— Task —
Your answer should be the exact lines of the data below from the one containing "w: ter- mi- num:|O" through the one containing "w: man- du- cat|Do- mi- num,|man- du- cat|Do- mi- num,|pau"; please include nothing else.

**** Records shown

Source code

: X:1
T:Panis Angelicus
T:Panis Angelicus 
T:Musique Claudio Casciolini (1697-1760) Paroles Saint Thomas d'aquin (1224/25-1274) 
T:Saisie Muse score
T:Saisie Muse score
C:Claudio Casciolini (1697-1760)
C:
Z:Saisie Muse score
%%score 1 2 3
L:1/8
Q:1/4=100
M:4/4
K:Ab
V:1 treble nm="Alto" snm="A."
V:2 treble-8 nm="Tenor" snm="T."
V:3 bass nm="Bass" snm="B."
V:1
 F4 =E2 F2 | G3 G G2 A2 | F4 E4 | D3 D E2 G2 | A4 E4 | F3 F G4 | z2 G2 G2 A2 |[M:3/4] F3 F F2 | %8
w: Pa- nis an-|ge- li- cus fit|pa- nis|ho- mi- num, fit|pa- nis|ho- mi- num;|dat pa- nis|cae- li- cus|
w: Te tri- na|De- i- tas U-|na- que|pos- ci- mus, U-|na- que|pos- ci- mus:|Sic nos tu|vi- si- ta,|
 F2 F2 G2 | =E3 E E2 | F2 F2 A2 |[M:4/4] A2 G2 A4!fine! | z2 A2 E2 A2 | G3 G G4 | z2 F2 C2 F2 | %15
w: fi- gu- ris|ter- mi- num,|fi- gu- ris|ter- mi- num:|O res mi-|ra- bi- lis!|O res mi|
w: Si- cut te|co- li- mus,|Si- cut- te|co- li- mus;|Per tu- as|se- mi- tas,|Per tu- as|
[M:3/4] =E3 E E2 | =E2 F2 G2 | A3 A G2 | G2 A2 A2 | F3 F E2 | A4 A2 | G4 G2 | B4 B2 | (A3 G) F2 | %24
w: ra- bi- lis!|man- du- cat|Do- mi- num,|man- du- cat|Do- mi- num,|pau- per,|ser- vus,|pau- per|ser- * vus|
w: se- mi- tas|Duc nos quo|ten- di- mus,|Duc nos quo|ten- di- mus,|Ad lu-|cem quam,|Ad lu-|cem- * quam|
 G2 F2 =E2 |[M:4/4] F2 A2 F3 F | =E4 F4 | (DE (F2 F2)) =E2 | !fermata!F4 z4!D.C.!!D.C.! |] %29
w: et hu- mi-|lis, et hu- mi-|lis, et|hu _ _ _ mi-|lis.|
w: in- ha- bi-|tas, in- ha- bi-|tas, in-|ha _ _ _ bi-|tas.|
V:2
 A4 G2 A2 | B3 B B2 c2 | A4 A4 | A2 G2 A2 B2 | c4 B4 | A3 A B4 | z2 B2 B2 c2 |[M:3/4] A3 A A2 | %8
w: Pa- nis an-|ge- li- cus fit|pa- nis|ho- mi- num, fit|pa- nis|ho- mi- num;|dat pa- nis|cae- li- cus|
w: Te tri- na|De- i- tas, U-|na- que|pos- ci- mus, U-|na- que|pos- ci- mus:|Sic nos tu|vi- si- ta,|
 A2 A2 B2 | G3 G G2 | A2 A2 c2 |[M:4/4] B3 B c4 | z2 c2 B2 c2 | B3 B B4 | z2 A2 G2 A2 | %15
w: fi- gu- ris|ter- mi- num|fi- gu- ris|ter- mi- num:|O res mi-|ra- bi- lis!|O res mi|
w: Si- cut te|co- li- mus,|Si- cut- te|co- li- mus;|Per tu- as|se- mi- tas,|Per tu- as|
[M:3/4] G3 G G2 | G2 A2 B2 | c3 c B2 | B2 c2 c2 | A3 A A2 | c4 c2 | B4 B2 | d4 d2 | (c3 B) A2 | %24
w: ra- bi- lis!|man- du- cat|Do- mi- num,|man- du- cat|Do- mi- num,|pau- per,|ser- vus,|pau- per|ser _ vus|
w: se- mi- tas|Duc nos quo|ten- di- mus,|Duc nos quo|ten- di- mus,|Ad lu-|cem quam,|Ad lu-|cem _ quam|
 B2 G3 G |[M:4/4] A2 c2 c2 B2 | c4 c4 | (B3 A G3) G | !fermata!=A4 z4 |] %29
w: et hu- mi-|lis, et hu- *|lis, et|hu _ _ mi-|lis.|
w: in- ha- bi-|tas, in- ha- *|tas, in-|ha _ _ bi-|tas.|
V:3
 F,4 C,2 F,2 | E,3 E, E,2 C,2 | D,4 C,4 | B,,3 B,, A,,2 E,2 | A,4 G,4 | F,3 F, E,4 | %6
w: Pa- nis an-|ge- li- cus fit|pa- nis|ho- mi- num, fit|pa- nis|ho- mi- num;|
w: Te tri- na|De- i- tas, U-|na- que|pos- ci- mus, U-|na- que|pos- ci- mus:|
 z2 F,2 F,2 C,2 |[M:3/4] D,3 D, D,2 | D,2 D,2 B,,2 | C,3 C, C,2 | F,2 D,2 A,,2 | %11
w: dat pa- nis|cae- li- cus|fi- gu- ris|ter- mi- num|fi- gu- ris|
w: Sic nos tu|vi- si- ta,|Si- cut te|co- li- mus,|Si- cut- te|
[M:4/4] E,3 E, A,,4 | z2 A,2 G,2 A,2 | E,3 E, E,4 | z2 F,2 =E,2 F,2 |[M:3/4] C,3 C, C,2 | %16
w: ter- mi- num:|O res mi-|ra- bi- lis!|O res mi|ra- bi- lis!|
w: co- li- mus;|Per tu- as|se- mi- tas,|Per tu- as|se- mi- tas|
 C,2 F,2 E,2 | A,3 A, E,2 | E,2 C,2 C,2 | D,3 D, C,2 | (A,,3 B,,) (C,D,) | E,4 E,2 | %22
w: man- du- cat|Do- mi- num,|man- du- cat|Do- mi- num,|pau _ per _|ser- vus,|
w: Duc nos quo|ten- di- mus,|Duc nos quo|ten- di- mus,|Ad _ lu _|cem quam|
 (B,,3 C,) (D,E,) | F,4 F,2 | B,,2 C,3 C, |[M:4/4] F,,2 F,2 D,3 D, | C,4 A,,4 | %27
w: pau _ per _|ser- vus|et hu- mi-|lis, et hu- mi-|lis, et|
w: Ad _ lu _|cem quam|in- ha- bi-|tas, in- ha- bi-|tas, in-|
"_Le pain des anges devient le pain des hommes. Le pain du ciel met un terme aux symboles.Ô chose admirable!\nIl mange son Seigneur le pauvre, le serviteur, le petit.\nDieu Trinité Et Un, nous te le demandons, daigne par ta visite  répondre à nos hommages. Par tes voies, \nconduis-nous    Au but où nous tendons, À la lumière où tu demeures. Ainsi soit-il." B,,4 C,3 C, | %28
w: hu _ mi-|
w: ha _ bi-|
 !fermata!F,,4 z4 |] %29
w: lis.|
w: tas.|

********

— Solution to the problem —
w: ter- mi- num:|O res mi-|ra- bi- lis!|O res mi|ra- bi- lis!|
w: co- li- mus;|Per tu- as|se- mi- tas,|Per tu- as|se- mi- tas|
 C,2 F,2 E,2 | A,3 A, E,2 | E,2 C,2 C,2 | D,3 D, C,2 | (A,,3 B,,) (C,D,) | E,4 E,2 | %22
w: man- du- cat|Do- mi- num,|man- du- cat|Do- mi- num,|pau _ per _|ser- vus,|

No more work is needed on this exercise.